Some Eclipse Foundation services are deprecated, or will be soon. Please ensure you've read this important communication.

Bug 312645

Summary: Consider moving to b3 aggregator for Helios
Product: Community Reporter: David Williams <david_williams>
Component: Cross-ProjectAssignee: David Williams <david_williams>
Status: RESOLVED FIXED QA Contact:
Severity: normal    
Priority: P3 CC: filip.hrbek, henrik.lindberg, john.arthorne, karel.brezina, Kenn.Hussey, mknauer, sbouchet, thomas
Version: unspecified   
Target Milestone: ---   
Hardware: PC   
OS: Windows 7   
Whiteboard:
Bug Depends on:    
Bug Blocks: 312656    
Attachments:
Description Flags
diff on the directories for quick read of how the repos differ
none
another 'diff' as of 5/17 none

Description David Williams CLA 2010-05-12 11:18:27 EDT
This would be for only the "back end", under the covers part ... no changes required to .build files, or other processes, for Helios. 

The b3 aggregator (batch mode) is the replacement for the old "bucky builder". There has been talk of moving to use it for Helios for months, but it didn't receive much attention (from me) until recently.

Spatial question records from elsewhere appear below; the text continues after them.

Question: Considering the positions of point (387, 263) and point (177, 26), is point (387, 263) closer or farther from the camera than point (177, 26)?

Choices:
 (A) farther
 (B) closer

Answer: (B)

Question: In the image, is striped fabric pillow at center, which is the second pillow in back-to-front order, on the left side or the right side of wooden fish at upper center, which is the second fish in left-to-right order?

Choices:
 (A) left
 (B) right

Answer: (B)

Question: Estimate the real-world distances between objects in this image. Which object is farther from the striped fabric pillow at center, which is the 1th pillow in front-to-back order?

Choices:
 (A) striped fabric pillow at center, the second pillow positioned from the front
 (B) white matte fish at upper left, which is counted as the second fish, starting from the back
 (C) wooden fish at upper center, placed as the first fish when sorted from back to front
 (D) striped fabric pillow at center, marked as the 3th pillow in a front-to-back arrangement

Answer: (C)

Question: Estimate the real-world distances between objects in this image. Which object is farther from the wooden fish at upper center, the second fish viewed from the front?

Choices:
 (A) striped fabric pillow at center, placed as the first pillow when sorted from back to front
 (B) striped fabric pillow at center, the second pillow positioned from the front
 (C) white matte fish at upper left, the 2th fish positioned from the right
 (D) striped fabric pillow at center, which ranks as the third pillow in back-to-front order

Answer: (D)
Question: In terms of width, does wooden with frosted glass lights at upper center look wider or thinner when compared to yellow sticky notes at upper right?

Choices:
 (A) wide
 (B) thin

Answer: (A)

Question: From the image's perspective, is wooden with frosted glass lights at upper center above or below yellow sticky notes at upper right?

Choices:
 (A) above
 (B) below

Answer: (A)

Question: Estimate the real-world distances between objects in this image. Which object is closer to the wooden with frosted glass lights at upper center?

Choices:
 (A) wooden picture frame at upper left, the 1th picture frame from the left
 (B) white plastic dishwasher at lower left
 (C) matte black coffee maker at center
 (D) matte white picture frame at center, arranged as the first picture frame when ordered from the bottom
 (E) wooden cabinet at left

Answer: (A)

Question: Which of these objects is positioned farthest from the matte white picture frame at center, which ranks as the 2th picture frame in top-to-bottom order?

I've been using/testing it "locally" for a few weeks and it at least seems feasible to consider. The Buckminster team has been very responsive in fixing bugs, most of which have been to make the "transition" use of it invisible to contributors to Helios. Long term, there is a new contribution file format that we can use next release. But suspect there is no compelling reason for that large of a change this late in the release. But from what I've seen locally, we can "swap in" the new b3 aggregator with out any changes to .build files for Helios release. 

But there are a few issues, one small, one big. 

The small one is that the Hudson jobs for our Helios aggregation have to be changed. I'd want to do it in a way that both aggregators could still be used, at least a few weeks, while we do final evaluations of the new one, and its results. So, there is always some risk of "breaking things" when I do that. I've been "practicing" on my local machine, and as a result made general improvements to the scripts also ... but, from experience, no matter how perfect my local tests go, there's likely to be a little "down time" when moving to production. I'd expect a few hours. I plan on adding the new jobs this afternoon (Wednesday, eastern time) unless there is quick objections. 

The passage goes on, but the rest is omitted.